Fear Mongering East and West
If you are a Chinese bureaucrat or an administrator of arts endowment funds in any of the Western democratic powers, it might help you keep your job if you evidence distaste for and disinclination to fund, or even tolerate, art that is based on religious themes. Most notably, you might benefit by showing aversion to the Western musical tradition that began with Gregorian Chant and culminated in the musical masterpieces of Bach, Handle, Mozart, and works of even many anticlerical composers such as Brahms or Verdi. Christian theology so permeates Western music that it is impossible to disentangle the theology and the art. The headline Western sacred music banned in China is reminiscent of the Maoist era in China and seems a bit startling when Wal-Mart and Costco are trading partners with China on a scale larger than any remaining Communist state. It is a bit more of an offense when a noteworthy British composer warns that atheist liberals are using “increasingly aggressive” means to drive religion out of public life and culture.
On reflection I’m more surprised by China’s ban on music with Christian themes than by the hostility to faith James MacMillan identifies in the “metropolitan arts, cultural, and media elites” of his milieu.
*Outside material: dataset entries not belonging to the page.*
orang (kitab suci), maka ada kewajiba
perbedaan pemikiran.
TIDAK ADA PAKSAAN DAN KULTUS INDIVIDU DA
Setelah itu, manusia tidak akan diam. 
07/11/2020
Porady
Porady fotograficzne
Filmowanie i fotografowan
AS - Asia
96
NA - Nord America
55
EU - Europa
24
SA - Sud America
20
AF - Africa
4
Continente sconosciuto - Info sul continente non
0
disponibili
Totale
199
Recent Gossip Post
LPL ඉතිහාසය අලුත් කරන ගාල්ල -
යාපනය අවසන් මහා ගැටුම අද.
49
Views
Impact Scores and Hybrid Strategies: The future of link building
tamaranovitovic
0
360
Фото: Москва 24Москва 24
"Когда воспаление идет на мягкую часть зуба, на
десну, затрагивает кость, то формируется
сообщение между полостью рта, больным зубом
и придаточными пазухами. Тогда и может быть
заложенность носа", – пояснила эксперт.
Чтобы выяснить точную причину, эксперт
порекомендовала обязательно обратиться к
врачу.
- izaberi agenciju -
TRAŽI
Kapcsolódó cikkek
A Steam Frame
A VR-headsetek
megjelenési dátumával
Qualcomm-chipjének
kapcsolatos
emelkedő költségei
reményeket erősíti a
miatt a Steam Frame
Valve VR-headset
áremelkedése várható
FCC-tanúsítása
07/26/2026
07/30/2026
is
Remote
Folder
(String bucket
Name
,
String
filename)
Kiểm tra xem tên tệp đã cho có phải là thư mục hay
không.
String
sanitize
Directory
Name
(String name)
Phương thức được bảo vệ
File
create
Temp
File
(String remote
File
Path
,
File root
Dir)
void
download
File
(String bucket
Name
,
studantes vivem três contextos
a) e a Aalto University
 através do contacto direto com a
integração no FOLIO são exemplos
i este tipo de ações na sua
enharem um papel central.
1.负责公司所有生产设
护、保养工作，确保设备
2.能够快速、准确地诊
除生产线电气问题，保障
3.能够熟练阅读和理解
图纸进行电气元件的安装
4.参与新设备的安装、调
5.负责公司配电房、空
The cathedrals of Britain and Europe, though still acknowledged architectural marvels, are not anymore anchors of culture as they have been historically. Young ministers in what has come to be called the “emerging church” speak of Christianity as again a subversive influence. On this view, the era of Christendom has come and gone, and the church, if it is to remain viable, must acculturate to postmodernism. This tends in the direction of pop music idioms and the same kind of art one finds in trendy galleries, but surprisingly, some of these groups are suddenly discovering liturgical chant, incense, and candles.
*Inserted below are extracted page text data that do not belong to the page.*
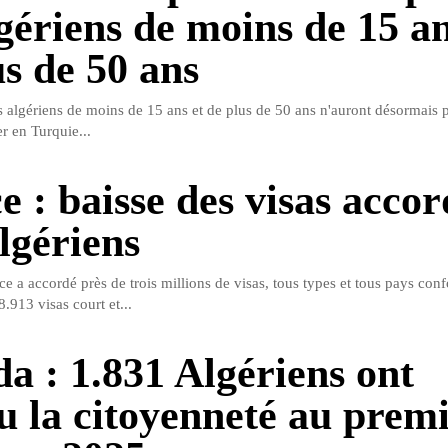
lgériens de moins de 15 an
us de 50 ans
ts algériens de moins de 15 ans et de plus de 50 ans n'auront désormais 
r en Turquie...
e : baisse des visas accor
lgériens
e a accordé près de trois millions de visas, tous types et tous pays conf
.913 visas court et...
a : 1.831 Algériens ont
u la citoyenneté au prem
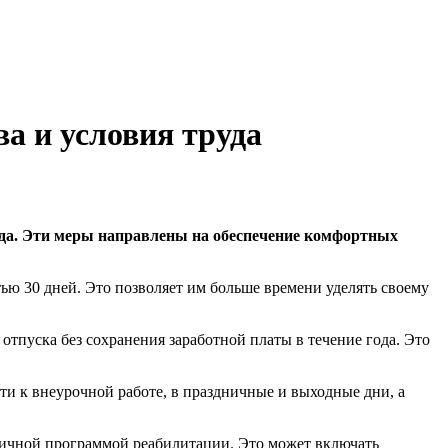
а и условия труда
уда. Эти меры направлены на обеспечение комфортных
ю 30 дней. Это позволяет им больше времени уделять своему
отпуска без сохранения заработной платы в течение года. Это
ти к внеурочной работе, в праздничные и выходные дни, а
личной программой реабилитации. Это может включать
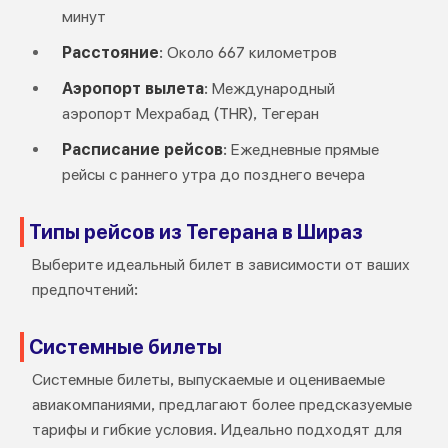
минут
Расстояние
: Около 667 километров
Аэропорт вылета
: Международный
аэропорт Мехрабад (THR), Тегеран
Расписание рейсов
: Ежедневные прямые
рейсы с раннего утра до позднего вечера
Типы рейсов из Тегерана в Шираз
Выберите идеальный билет в зависимости от ваших
предпочтений:
Системные билеты
Системные билеты, выпускаемые и оцениваемые
авиакомпаниями, предлагают более предсказуемые
тарифы и гибкие условия. Идеально подходят для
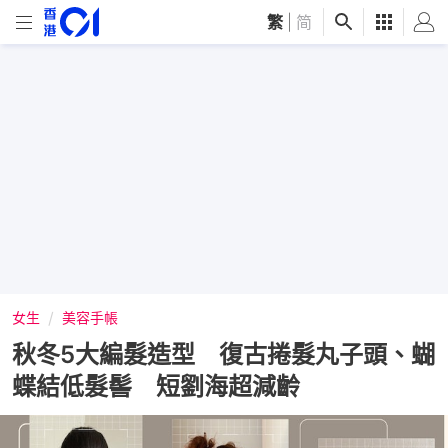
繁
|
简
女生
美容手帳
秋冬5大編髮造型 復古捲髮丸子頭、蝴
蝶結低髮髻 短劉海超減齡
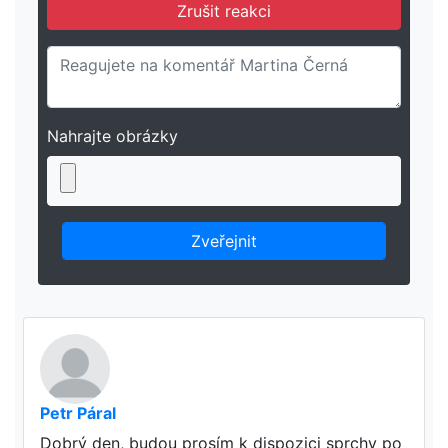
Zrušit reakci
Nahrajte obrázky
Petr Páral
Dobrý den, budou prosím k dispozici sprchy po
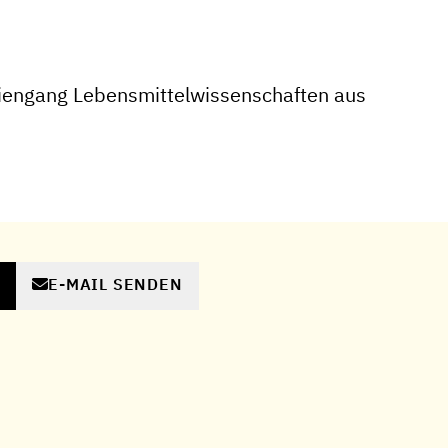
iengang Lebensmittelwissenschaften aus
E-MAIL SENDEN
N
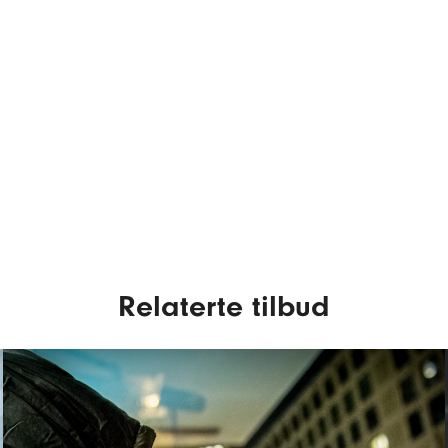
Relaterte tilbud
I asked a Chinese friend what she made of the ban in China on The Messiah and his ilk. After this friend took her children to the Olympics, she commented on the strenuous attempt to find historic spiritual roots for Chinese culture that she saw in the opening ceremonies. Her father is a scholar of historic Chinese culture, so she said she could see things in the Olympic ceremonies that were opaque to most Chinese. Apparently the authors and designers of this presentation had to go back the sixth century BCE and Confucianism to find something worthy of celebration.
About the recent ban on religious music Jing says:
“I am not surprised about this development. It seems that government is concerned about things that are powerful yet, hard to compete with. Historical European music that has a strong Christian background can be seen as a challenge that could alter people’s minds. Sacred music is very powerful. But I am sure that there are people, including government officials, who continue to listen to them either in public or in private. Anything that is calling for peace, is good for the human soul, no matter where we live. “
When I sent the link to the article on the Chinese ban to a discussion list at work, I got the following reaction from an atheist:
“They’re scared out of their wits of Christianity. They’ve been studying some history most likely.”
This is typical of the stereotypical identification of Christianity with the Spanish Inquisition and the supposed persecution of Galileo. Reading Rodney Stark’s great book, The Victory of Reason or Robert Royal’s similar historic analysis, The God that Did Not Fail will dispel any nostrums about the supposed historic suppression of progress by the church. The truth about science, religion, and the Galileo affair is also quite contrary to the current myths.
One more perspective from a rather surprising source of inspiration: Ayn Rand. Another respondent to my query on the work discussion list sent this:
“Per James MacMillan – ‘They are also impractical, unattractive and, I suggest, oppressive. A true sense of difference, in which a genuine pluralism could thrive, is under threat of being reduced to a lowest common denominator of uniformity and conformity, where any non-secular contribution will automatically be regarded as socially divisive by definition.’
Don’t know if you are familiar with Atlas Shrugged or The Fountainhead by Ayn Rand. While I disagree with her beliefs about God, she was dead on about how socialism affects the arts or any creative sphere. Socialism doesn’t aspire to greatness - it aspires to equality. And that equality by definition means that success is has to be the lowest common denominator so that everyone is able to reach it. Any reaching beyond that is a threat to their status quo.
My wife pointed out that this doesn’t apply to the Chinese in areas such as gymnastics, but it may well apply to the popularizing and postmodern trends in the the West. I’m going to have to get to work this morning, but I’ll conclude for the moment by noting that Christianity has always been controversial. The gospels of Matthew and Luke both attribute to Jesus the following unnerving discourse:
Matthew:
“Do not think that I have come to bring peace on earth; I have not come to bring peace, but a sword. For I have come to set a man against his father, and a daughter against her mother, and a daughter-in-law against her mother-in-law; and a man’s foes will be those of his own household.”
Luke:
“Do you think that I have come to give peace on earth? No, I tell you, but rather division; for henceforth in one house there will be five divided, three against two and two against three; they will be divided, father against son and son against father, mother against daughter and daughter against her mother, mother-in-law against her daughter-in-law and daughter-in-law against her mother-in-law.”